===== Source passage

Looking at HIV Treatment with a New Lens

Research suggests that comprehensively considering how HIV threatens many aspects of men’s lives – instead of just their health – could help more men initiate antiretroviral therapy (ART).
HIV
A barber in Cote d'Ivoire shared information about HIV testing with his clients.

Framing the use of antiretroviral therapy (ART) as a solution to the threat that HIV poses to men’s values – rather than simply in medical terms – may have a greater impact in convincing them to seek care and adhere to treatment than focusing on health benefits alone, new Johns Hopkins Center for Communication Programs research suggests.

The findings, published July 31 in AIDS and Behavior, are based on 73 in-depth interviews with men and 28 focus groups of men across three cities in Cote d’Ivoire in 2016. What the men told researchers is that HIV threatens their masculinity in many ways, not just their health. Beyond making them sick, they fear that a HIV diagnosis could mean the potential loss of a job, that future children could become infected or they could lose their social status due to the stigma of living with HIV.

==========

Exercise tasks
**1.** Copy out the HIV treatment article word for word, starting with "Looking at HIV" and going on through "with his clients.".
**2.** Extend the HIV treatment article past its final sentence.

===== Recorded information

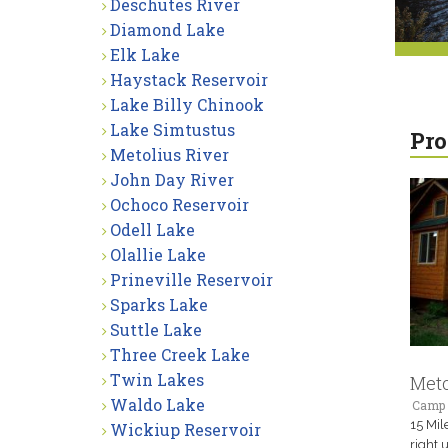
Deschutes River
Diamond Lake
Elk Lake
Haystack Reservoir
Lake Billy Chinook
Lake Simtustus
Pro
Metolius River
John Day River
Ochoco Reservoir
Odell Lake
Olallie Lake
Prineville Reservoir
Sparks Lake
Suttle Lake
Three Creek Lake
Twin Lakes
Meto
Waldo Lake
Camp 
15 Mil
Wickiup Reservoir
right 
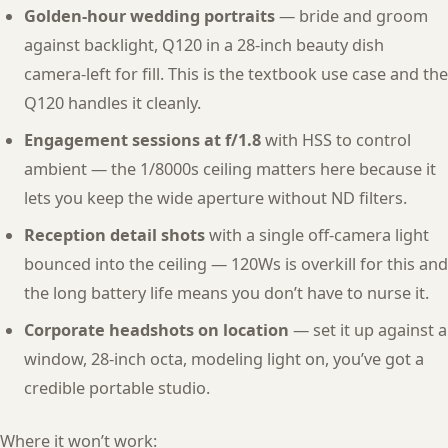
Golden-hour wedding portraits
— bride and groom
against backlight, Q120 in a 28-inch beauty dish
camera-left for fill. This is the textbook use case and the
Q120 handles it cleanly.
Engagement sessions at f/1.8
with HSS to control
ambient — the 1/8000s ceiling matters here because it
lets you keep the wide aperture without ND filters.
Reception detail shots
with a single off-camera light
bounced into the ceiling — 120Ws is overkill for this and
the long battery life means you don’t have to nurse it.
Corporate headshots on location
— set it up against a
window, 28-inch octa, modeling light on, you’ve got a
credible portable studio.
Where it won’t work:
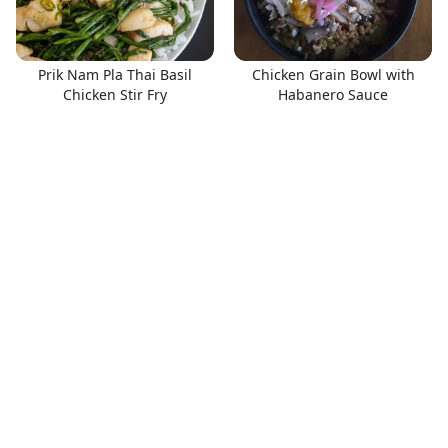
Prik Nam Pla Thai Basil
Chicken Grain Bowl with
Chicken Stir Fry
Habanero Sauce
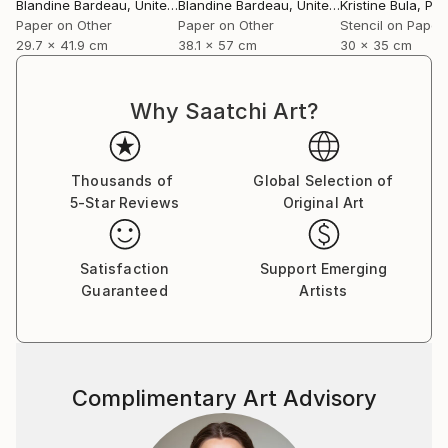
Gallery, London, in 2014. I have also been published in
Blandine Bardeau
, United Kingdom
Blandine Bardeau
, United Kingdom
Kristine Bula
, Por
Magazines and catalogues, and in 2009 I was
Paper on Other
Paper on Other
Stencil on Paper
29.7 x 41.9 cm
38.1 x 57 cm
30 x 35 cm
awarded the Colin Barnes Drawing Prize, in
recognition of excellence in drawing. In 2007, I won
the Louis Vuitton Bag Design Competition, organized
Why Saatchi Art?
by Central Saint Martins. I also assisted Andrew Kerr
in setting-up his solo exhibition “So Ensconced” (Nov
11/ Jan 12) at Inverleith House, Edinburgh.
Thousands of
Global Selection of
5-Star Reviews
Original Art
Satisfaction
Support Emerging
Guaranteed
Artists
Complimentary Art Advisory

==========

Answers for the tasks
**1.**
Looking at HIV Treatment with a New Lens

Research suggests that comprehensively considering how HIV threatens many aspects of men’s lives – instead of just their health – could help more men initiate antiretroviral therapy (ART).
HIV
A barber in Cote d'Ivoire shared information about HIV testing with his clients.

**2.**
Antiretroviral therapy, which helps men infected with HIV to continue to work and provide for their families and not appear ill, can be an antidote to those threats. Using these insights, researchers suggest, social and behavior change programs could develop more effective approaches to encouraging men to be tested and treated for HIV, and to stick with their medication regimen.

“Often we frame public health messages around health impacts because we assume that’s what’s most important to people,” says CCP’s Zoe Mistrale Hendrickson, PhD, who was involved in the new study. “But if we could tap into the feelings of how HIV status also impacts a man’s role in his family, his job and his sexuality, we think more men would understand why treatment is so important. It can also keep them from feeling and looking sick – and the stigma that can bring.”

With an HIV prevalence of 2.7 percent, Cote d’Ivoire has one of the highest burdens of HIV in West Africa. Men are far less likely to be tested for HIV than women. If they don’t know their status, they won’t seek treatment and can more easily spread the infection.

Test and Treat programs, designed to initiate ART immediately after diagnosis, can more successfully slow the spread of HIV if more people began treatment right away. This is a hurdle to overcome, as many men fear the side effects of treatment as well as the potential risk of having their diagnosis discovered when they go to the health center to obtain their ART.

Trying a new approach to promoting ART use would mark “a departure from a singular focus on health to consider more comprehensively how HIV threatens other aspects of men’s lives,” the authors write. “Reframing discussions of ART within the context of men’s HIV-related fears may help men re-evaluate cost-benefit assessments regarding HIV testing and treatment and enable them to engage earlier in the HIV care continuum.”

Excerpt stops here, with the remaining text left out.